Meritorious as all that is, none of it means that Single All the Way is some modern-day masterpiece. In execution, this is still very much your average, run-of-the-mill Christmas flick plot-wise. Peter invites his gay best friend Nick (Philemon Chambers) to accompany him to his tiny-ass hometown in New Hampshire for holiday festivities in a misguided ruse to fool his family into believing the two are dating, because Peter is sick of them constantly worrying about him being single. But Mayer and Hodge prove surprisingly adept at misdirection, as this particular plot thread is discarded almost instantly. Mom Carole (Kathy Najimy) has set Peter up on a blind date with her hunky spin instructor, James (Luke Macfarlane), a detail that forces the pair to abandon their foolish plan almost instantly. That this maneuver allows the film to shift its focus to an admittedly even more hackneyed plot could be viewed as a lateral move, as the family proceeds to work overtime in trying to make both Peter and Nick realize that they are actually in love with each other, but it’s all hair-splitting anyway. More important than reinventing the holiday rom-com template is that Single All the Way goes down as easy as a hot toddy thanks to the chemistry of its cast, all of whom play off one another with exceptional ease and seem to genuinely enjoy one another’s company, no small feat for this particular trope-laden genre. Mayer captures the infectious warmth and strikes the right balance of cliché that these films need in order to succeed, and it doesn’t hurt when when you stack your deck with ringers like Coolidge, Najimy, Barry Bostwick, and Jennifer Robertson, resulting in more than a few legitimate laugh-out-loud moments.

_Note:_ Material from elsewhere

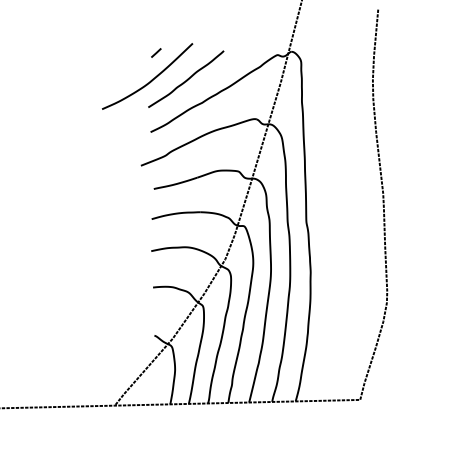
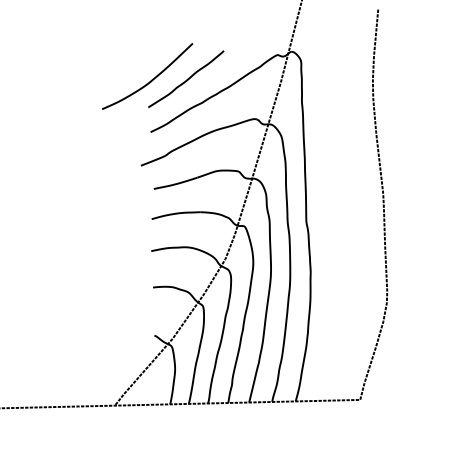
line at (156, 52): present -> none
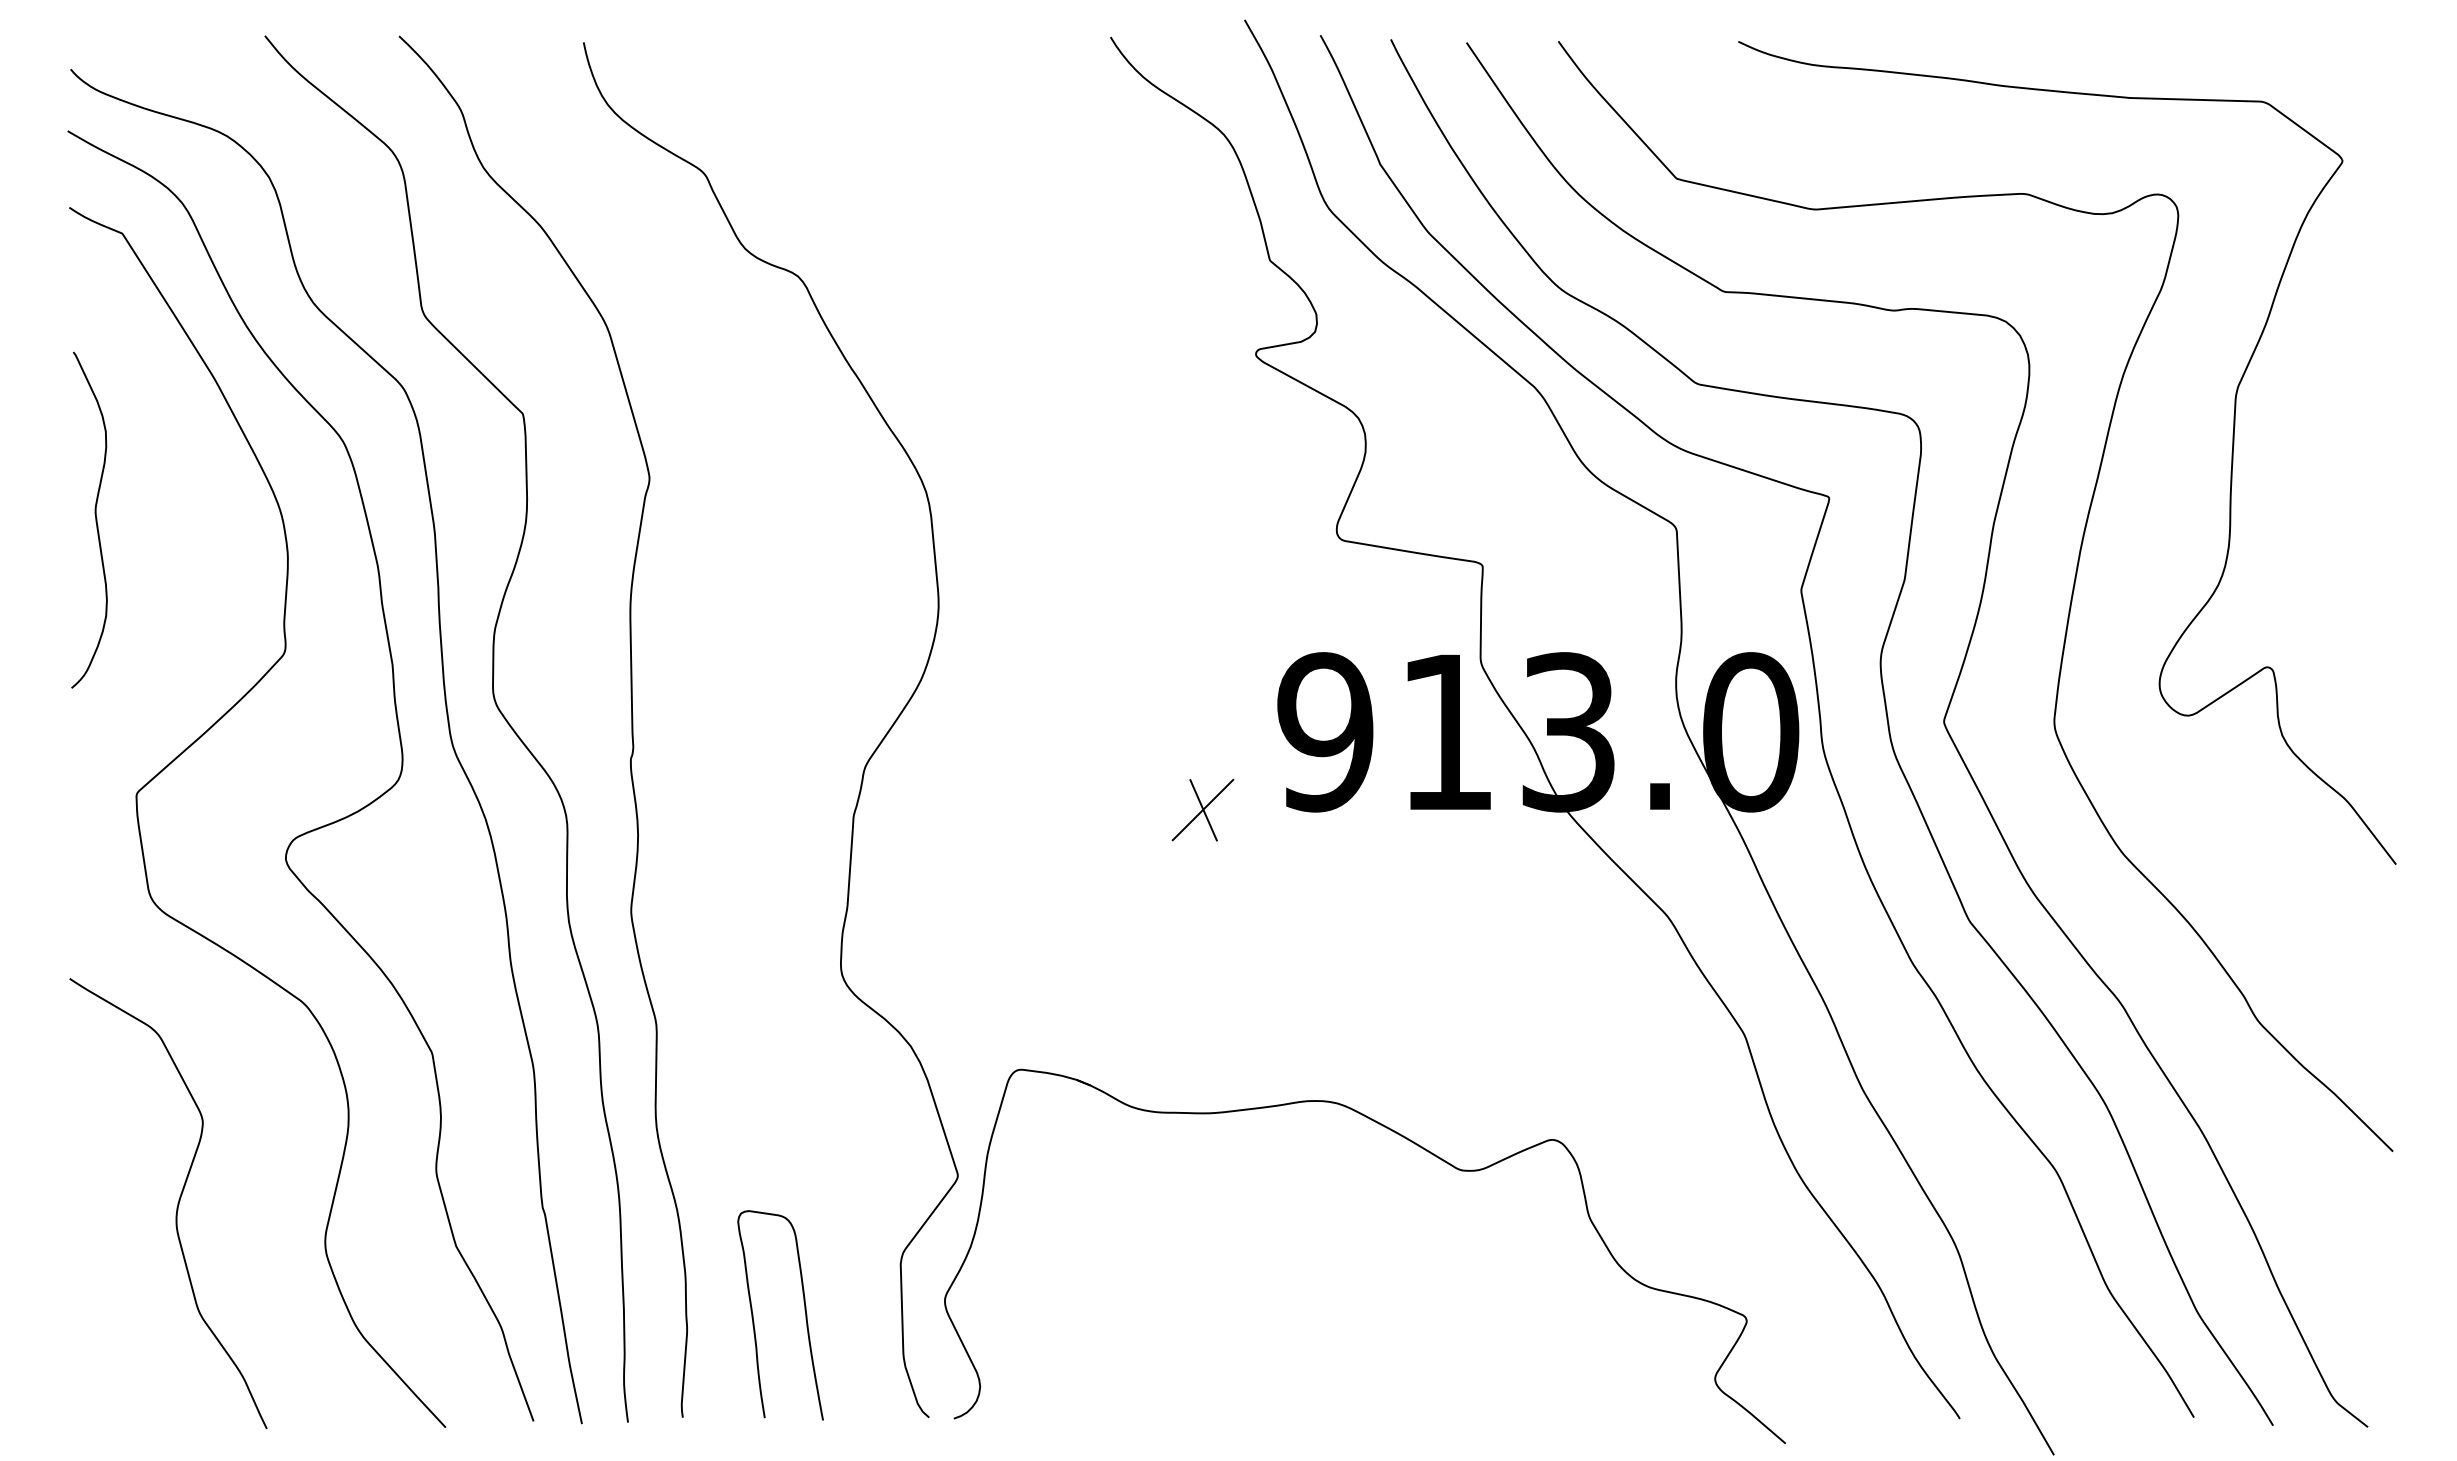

Urie, of Ugly Betty fame, makes for an incredibly charming lead, as does newcomer Chambers. In truth, however, Urie has more palpable chemistry with blind date Macfarlane than he does Chambers, but the two share an easy rapport that keeps that particular fault forgivable, if not entirely forgettable. Mayer’s direction doesn’t rise above pro forma Netflix blandness, but he’s smart enough to step out of the way and let his affable cast claim center stage, which is all you really need to do with a film ilk — limited ambition, loaded with charm. He even finds the time to stage a choreographed dance number between guncle Peter and his two teenage nieces set to Britney Spears’ “My Only Wish,” which is exactly the kind of flex a film like this deserves. None of this means that Single All the Way is a new holiday classic or accomplishes any other such hyperbole, but it is one of those rare films that manages to feel like a pure, unadulterated delight from beginning to end, and is certainly the best Christmas flick Netflix has produced since its inception — the bar is low, we know. And the fact that the streaming juggernaut succeeded where studios so consistently fail — namely, in producing a gay romance that isn’t centered around coming out or past trauma (looking at you, Happiest Season) — proves that holiday miracles really do come true.
You can currently stream Michael Mayer’s Single All the Way on Netflix.